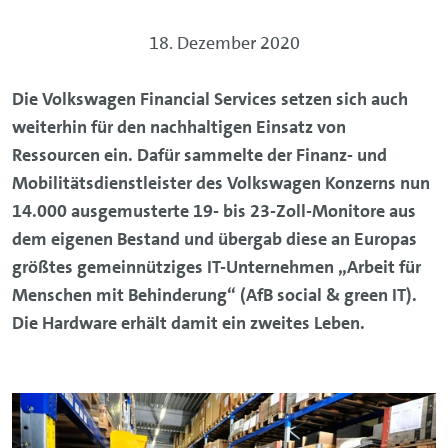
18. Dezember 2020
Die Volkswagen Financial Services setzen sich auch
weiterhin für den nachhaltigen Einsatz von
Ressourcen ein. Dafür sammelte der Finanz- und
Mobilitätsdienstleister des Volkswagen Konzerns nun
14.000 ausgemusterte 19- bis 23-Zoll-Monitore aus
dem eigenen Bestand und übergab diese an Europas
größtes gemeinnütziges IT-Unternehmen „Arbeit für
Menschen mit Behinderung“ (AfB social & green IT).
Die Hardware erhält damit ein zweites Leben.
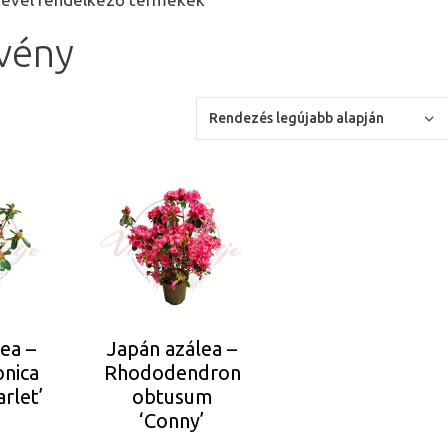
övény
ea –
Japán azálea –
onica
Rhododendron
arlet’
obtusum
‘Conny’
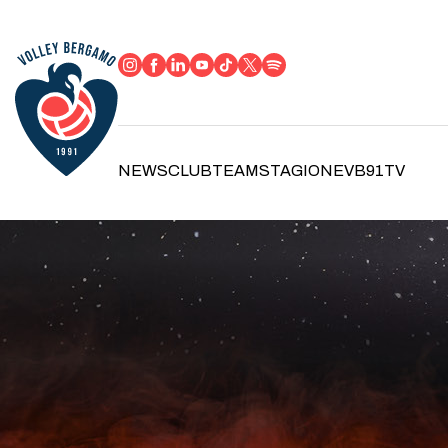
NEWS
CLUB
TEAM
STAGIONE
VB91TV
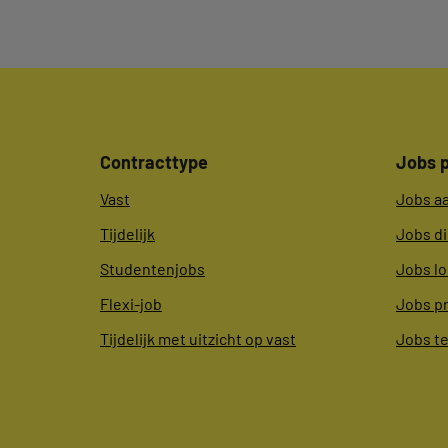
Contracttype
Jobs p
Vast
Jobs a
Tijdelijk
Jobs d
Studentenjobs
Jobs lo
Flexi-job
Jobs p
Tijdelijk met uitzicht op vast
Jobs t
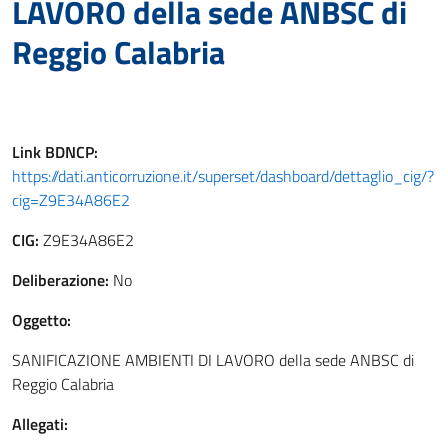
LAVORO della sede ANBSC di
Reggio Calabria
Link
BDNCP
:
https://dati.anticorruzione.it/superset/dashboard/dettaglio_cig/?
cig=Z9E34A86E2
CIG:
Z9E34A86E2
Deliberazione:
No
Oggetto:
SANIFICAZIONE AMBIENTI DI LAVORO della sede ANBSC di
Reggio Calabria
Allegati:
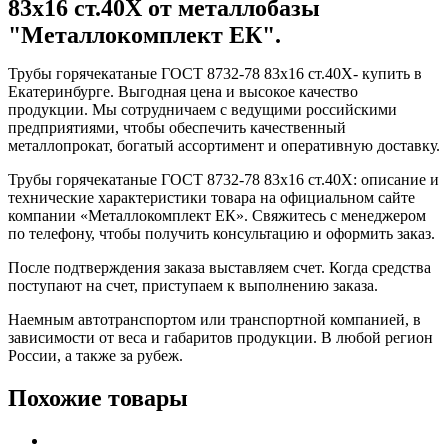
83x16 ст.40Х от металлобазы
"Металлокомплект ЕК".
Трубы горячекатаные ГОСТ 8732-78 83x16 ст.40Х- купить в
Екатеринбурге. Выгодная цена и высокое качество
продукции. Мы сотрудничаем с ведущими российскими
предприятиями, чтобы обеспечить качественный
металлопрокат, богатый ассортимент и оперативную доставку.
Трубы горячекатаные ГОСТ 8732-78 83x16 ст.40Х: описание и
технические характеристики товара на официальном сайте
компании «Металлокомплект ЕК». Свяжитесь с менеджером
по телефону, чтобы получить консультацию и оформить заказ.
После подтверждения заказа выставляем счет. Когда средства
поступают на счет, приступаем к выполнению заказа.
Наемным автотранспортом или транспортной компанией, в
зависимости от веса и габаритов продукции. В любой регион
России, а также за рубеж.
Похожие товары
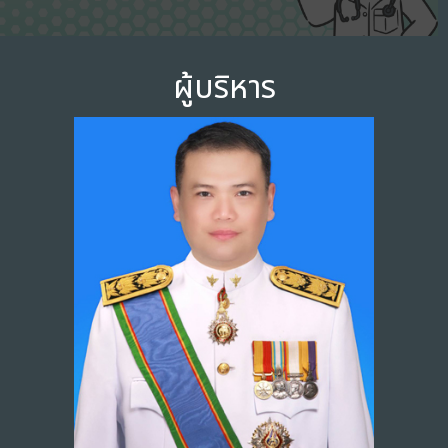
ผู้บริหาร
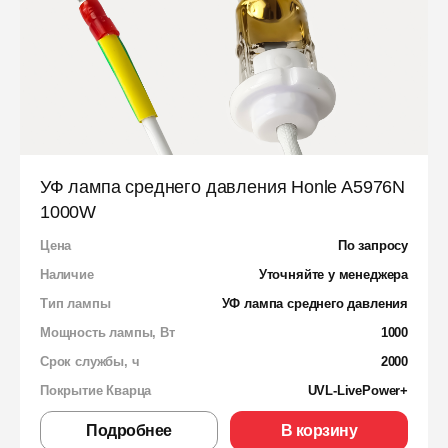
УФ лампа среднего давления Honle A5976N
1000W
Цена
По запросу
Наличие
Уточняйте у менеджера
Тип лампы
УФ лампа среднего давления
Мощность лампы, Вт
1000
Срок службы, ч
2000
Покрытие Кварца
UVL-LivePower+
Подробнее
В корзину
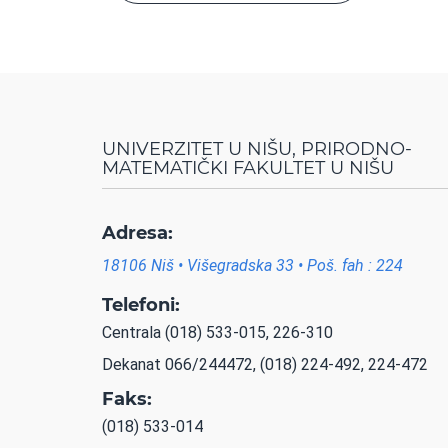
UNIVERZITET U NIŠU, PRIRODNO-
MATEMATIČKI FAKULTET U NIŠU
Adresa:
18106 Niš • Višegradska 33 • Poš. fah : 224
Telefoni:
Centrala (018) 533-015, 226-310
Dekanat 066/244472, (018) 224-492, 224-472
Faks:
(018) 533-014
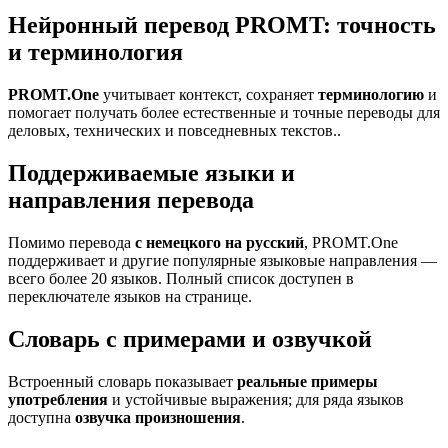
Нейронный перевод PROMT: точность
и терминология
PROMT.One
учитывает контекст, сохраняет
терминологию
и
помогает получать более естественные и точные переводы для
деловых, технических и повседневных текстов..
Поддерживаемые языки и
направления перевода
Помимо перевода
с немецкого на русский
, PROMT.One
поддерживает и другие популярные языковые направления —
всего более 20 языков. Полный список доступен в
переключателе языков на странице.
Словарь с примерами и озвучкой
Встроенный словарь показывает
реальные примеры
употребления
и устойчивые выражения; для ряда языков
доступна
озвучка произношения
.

...

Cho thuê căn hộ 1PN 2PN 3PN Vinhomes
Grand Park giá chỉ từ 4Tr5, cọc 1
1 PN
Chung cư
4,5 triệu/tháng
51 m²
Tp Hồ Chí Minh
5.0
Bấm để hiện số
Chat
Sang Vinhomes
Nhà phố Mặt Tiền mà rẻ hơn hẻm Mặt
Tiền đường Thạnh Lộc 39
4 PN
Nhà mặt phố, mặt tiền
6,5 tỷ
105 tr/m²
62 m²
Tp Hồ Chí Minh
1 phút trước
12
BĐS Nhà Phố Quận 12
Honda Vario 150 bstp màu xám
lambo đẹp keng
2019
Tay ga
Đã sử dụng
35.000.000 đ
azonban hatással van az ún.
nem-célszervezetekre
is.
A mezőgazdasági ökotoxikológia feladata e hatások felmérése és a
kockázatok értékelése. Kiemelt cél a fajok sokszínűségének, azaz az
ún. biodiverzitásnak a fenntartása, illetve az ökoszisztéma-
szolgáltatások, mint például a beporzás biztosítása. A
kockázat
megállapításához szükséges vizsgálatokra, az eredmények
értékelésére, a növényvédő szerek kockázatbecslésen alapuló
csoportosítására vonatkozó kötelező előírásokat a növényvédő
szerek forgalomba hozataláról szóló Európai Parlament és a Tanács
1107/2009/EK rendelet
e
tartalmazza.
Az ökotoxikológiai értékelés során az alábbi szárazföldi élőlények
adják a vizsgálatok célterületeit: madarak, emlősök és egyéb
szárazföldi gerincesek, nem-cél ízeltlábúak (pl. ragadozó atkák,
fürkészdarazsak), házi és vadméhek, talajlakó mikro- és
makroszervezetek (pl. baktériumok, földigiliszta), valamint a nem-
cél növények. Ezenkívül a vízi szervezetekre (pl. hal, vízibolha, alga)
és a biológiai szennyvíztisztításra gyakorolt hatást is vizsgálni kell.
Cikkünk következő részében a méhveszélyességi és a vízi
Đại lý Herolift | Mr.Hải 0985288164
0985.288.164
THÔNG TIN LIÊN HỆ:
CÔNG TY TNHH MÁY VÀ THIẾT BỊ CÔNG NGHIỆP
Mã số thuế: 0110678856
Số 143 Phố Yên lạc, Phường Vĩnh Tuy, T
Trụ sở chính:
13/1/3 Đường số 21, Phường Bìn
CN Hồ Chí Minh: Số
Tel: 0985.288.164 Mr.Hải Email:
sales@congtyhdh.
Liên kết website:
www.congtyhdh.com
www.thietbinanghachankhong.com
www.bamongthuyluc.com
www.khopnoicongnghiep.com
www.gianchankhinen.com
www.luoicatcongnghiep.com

--

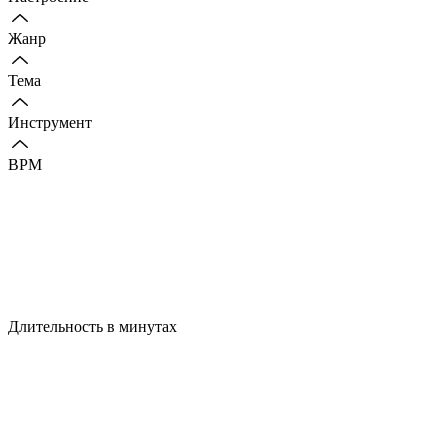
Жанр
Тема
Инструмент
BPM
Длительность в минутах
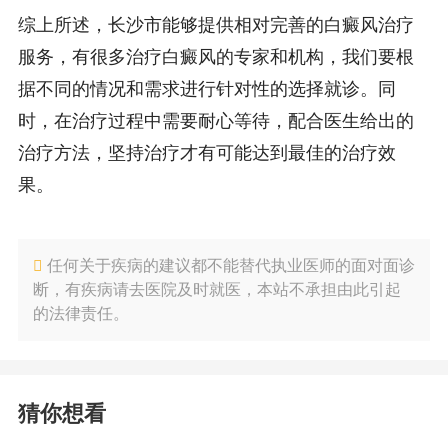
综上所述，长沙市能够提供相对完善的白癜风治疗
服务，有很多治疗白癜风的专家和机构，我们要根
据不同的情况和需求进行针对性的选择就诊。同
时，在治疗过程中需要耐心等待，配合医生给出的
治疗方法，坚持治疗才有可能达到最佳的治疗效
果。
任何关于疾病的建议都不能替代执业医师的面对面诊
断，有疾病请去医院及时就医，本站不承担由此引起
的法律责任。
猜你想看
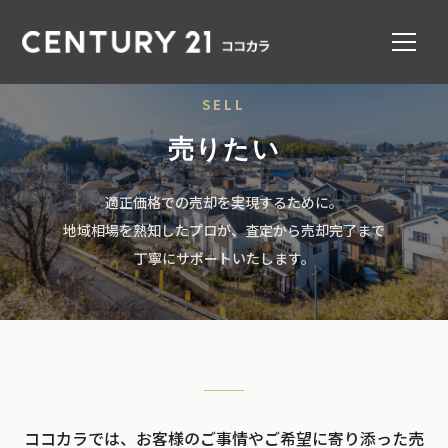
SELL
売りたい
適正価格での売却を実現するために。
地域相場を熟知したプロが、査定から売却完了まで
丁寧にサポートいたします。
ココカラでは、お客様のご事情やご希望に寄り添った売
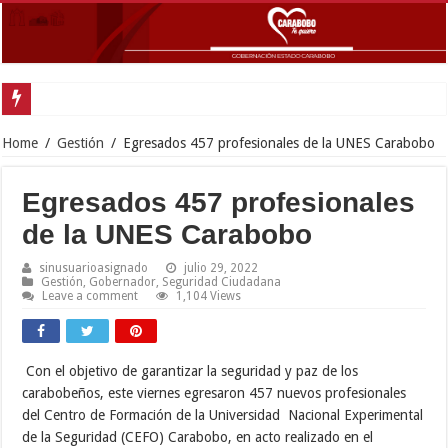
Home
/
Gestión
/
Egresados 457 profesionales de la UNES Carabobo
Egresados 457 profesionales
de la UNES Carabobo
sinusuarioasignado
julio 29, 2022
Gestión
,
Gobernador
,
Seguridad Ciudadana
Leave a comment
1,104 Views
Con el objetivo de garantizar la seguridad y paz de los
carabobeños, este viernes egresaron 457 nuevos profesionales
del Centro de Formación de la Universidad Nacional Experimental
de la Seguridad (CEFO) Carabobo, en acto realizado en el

- Exercise requirements: Copy out every line of the listing that includes the string "Phường".

- Written answer:
Số 143 Phố Yên lạc, Phường Vĩnh Tuy, T
13/1/3 Đường số 21, Phường Bìn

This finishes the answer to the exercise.